■ Data excerpt

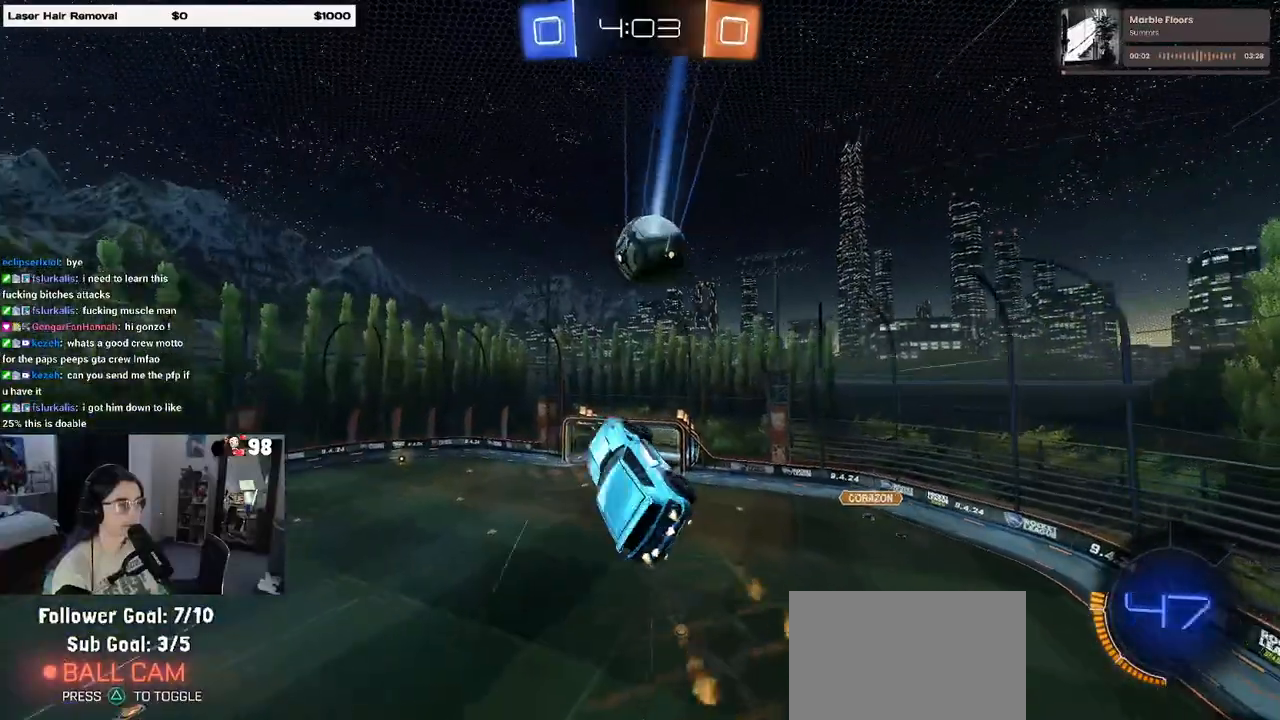
{"buttons": ["L1", "R1"], "left_stick": "right", "right_stick": "center", "events": [[117, "left_stick", "center"], [283, "left_stick", "left"], [450, "left_stick", "right"]]}
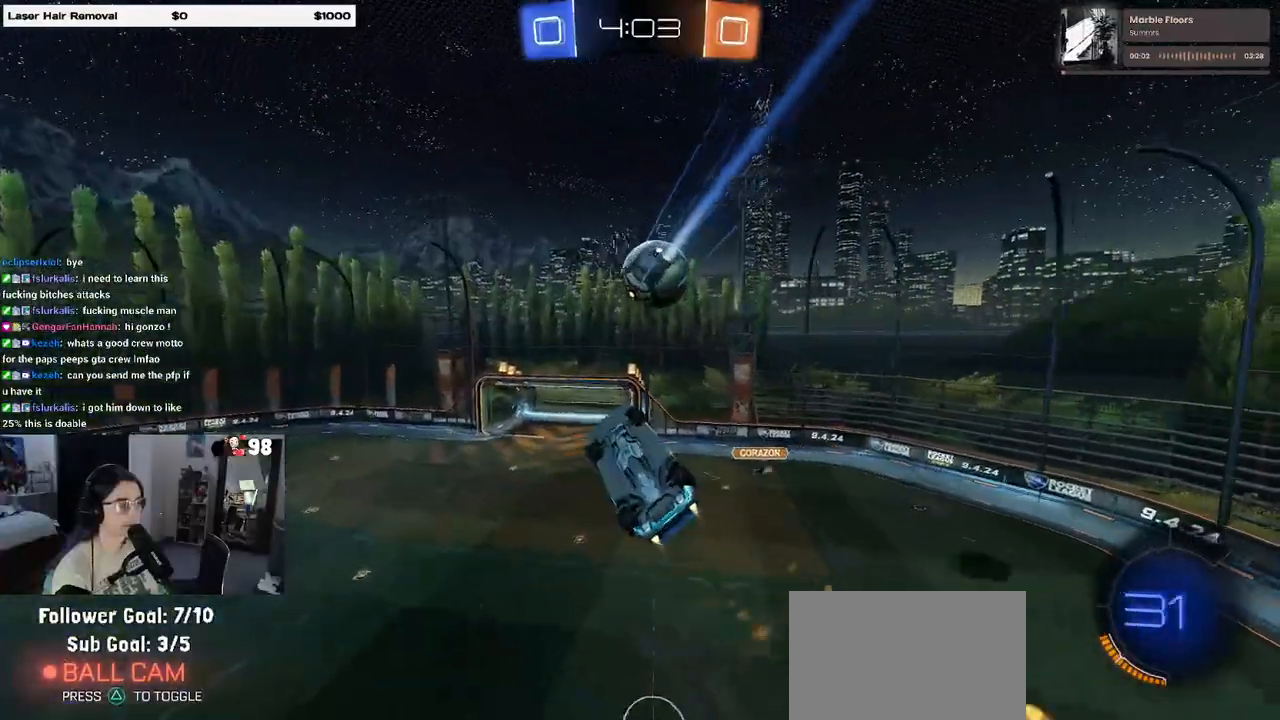
{"buttons": ["R1"], "left_stick": "center", "right_stick": "center", "events": [[100, "left_stick", "center"], [150, "R1", "up"], [183, "left_stick", "left"], [333, "left_stick", "up"], [350, "R1", "down"], [417, "L1", "up"], [450, "left_stick", "center"]]}
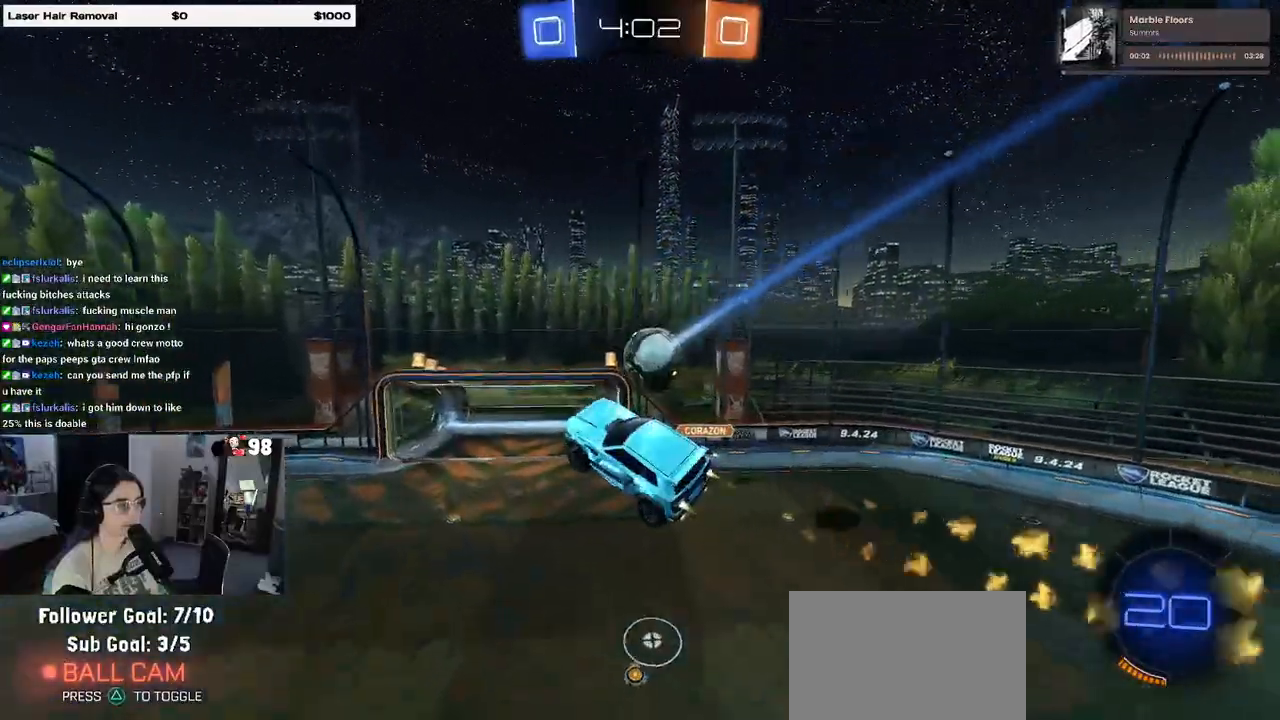
{"buttons": ["SQUARE", "R1"], "left_stick": "right", "right_stick": "center", "events": [[50, "left_stick", "up-left"], [183, "left_stick", "center"], [350, "SQUARE", "down"], [350, "left_stick", "right"]]}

■ Assigned task
Retype the listing above exactly as it appears, omitting the pictures.

■ Answer box
{"buttons": ["L1", "R1"], "left_stick": "right", "right_stick": "center", "events": [[117, "left_stick", "center"], [283, "left_stick", "left"], [450, "left_stick", "right"]]}
{"buttons": ["R1"], "left_stick": "center", "right_stick": "center", "events": [[100, "left_stick", "center"], [150, "R1", "up"], [183, "left_stick", "left"], [333, "left_stick", "up"], [350, "R1", "down"], [417, "L1", "up"], [450, "left_stick", "center"]]}
{"buttons": ["SQUARE", "R1"], "left_stick": "right", "right_stick": "center", "events": [[50, "left_stick", "up-left"], [183, "left_stick", "center"], [350, "SQUARE", "down"], [350, "left_stick", "right"]]}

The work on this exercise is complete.